Where do you get your news from?
For this week’s topic pupils in school are looking at the following articles of the UN Convention on the rights of the child:
Article 17 (access to information from the media)
Article 12 (respect of the views of the child)
Our main focus is, ‘What do our pupils think is going on in the world’ and ‘Where do our pupils get this information from?’ When you think about these questions it is easy to forget that most of the news that is accessible to the public is aimed at adults, how do children find out about what is happening in the world?
When we asked the pupils what was in the news, they mentioned Syria and terrorist attacks, as well as Donald Trump being elected in America. Interestingly, when asked if they thought that the Trump election win was a good thing, the vast majority of the school thought it was not. Where did they get that information from?
One thing we are aware of in school is how many children just know parts of the news, but not the full story. They hear adults talking about events, without understanding the true meaning or understanding the full facts. One pupil talked about how the French want to make their words sound less English and that tornadoes have come to Britain. I’m not sure if these are true or not. Where did they get this information from?
Within school we have many ways to get the full facts. As a school we subscribe to First News, a weekly newspaper for children. The newspaper writes about issues that are relevant to children in an easily accessible way. As well as popular stories pupils know about, the paper also has a home news and international news section.
As well as our subscription to First News, the school also subscribes to Brainpop, a series of animated cartoons explaining various concepts to pupils. The concepts can range from explaining how to add fractions through to what is happening in the middle east. This is a great resource that pupils can access to help them understand the issues behind the news. For example terrorism is in the news at the moment, pupils could search that topic and find about about 9/11, airport security, Malala Yousafzai and about the troubles in Northern Ireland.

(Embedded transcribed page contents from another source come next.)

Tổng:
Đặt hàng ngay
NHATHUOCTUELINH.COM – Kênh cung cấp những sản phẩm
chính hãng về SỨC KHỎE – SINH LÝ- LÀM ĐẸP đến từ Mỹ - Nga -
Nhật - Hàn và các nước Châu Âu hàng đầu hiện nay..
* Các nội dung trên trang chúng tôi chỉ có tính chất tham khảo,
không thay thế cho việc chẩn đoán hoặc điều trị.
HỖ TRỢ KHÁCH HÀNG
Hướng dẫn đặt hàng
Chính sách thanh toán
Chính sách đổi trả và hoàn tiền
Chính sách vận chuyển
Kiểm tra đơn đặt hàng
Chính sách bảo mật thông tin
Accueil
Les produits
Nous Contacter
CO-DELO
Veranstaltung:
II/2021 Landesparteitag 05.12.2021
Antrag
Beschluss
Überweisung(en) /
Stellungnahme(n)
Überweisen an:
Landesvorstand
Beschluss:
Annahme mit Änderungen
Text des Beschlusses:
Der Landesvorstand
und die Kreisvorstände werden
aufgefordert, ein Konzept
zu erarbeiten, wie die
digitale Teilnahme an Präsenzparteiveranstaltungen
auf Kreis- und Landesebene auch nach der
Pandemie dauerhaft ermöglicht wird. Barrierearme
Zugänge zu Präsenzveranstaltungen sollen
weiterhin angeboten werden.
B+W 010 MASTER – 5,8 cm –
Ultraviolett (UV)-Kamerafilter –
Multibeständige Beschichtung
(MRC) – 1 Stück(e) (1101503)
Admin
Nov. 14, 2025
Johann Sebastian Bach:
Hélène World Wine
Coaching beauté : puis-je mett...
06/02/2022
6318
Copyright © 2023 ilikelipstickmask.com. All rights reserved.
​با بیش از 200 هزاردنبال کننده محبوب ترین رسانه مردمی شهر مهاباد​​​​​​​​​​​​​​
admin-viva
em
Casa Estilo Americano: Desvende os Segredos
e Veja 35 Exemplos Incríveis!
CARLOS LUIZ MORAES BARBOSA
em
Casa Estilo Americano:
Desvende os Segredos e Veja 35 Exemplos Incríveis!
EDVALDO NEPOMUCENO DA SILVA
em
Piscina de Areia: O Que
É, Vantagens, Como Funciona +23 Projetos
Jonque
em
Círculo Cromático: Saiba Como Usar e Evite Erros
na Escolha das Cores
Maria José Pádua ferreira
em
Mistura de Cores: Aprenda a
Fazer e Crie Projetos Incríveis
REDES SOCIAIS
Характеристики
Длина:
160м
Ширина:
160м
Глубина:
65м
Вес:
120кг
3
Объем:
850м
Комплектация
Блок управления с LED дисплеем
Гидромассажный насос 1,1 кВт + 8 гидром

The school also access newsround on CBBC. If you walk around school first thing in the morning, you can often hear the morning bulletin coming out of classrooms. This is a great way for pupils to access a reliable news source in a child friendly way.
The final ideas discussed through our assembly topic was who can you trust when you hear the news. We all know the internet is a valuable resource that contains a huge amount of information, but how much of it can you trust? Our main message to pupils was go to the resources you can trust, for example, the resources we have in school. If you do that you can access reliable, trustworthy information that will keep you up to date about the important goings on in the world.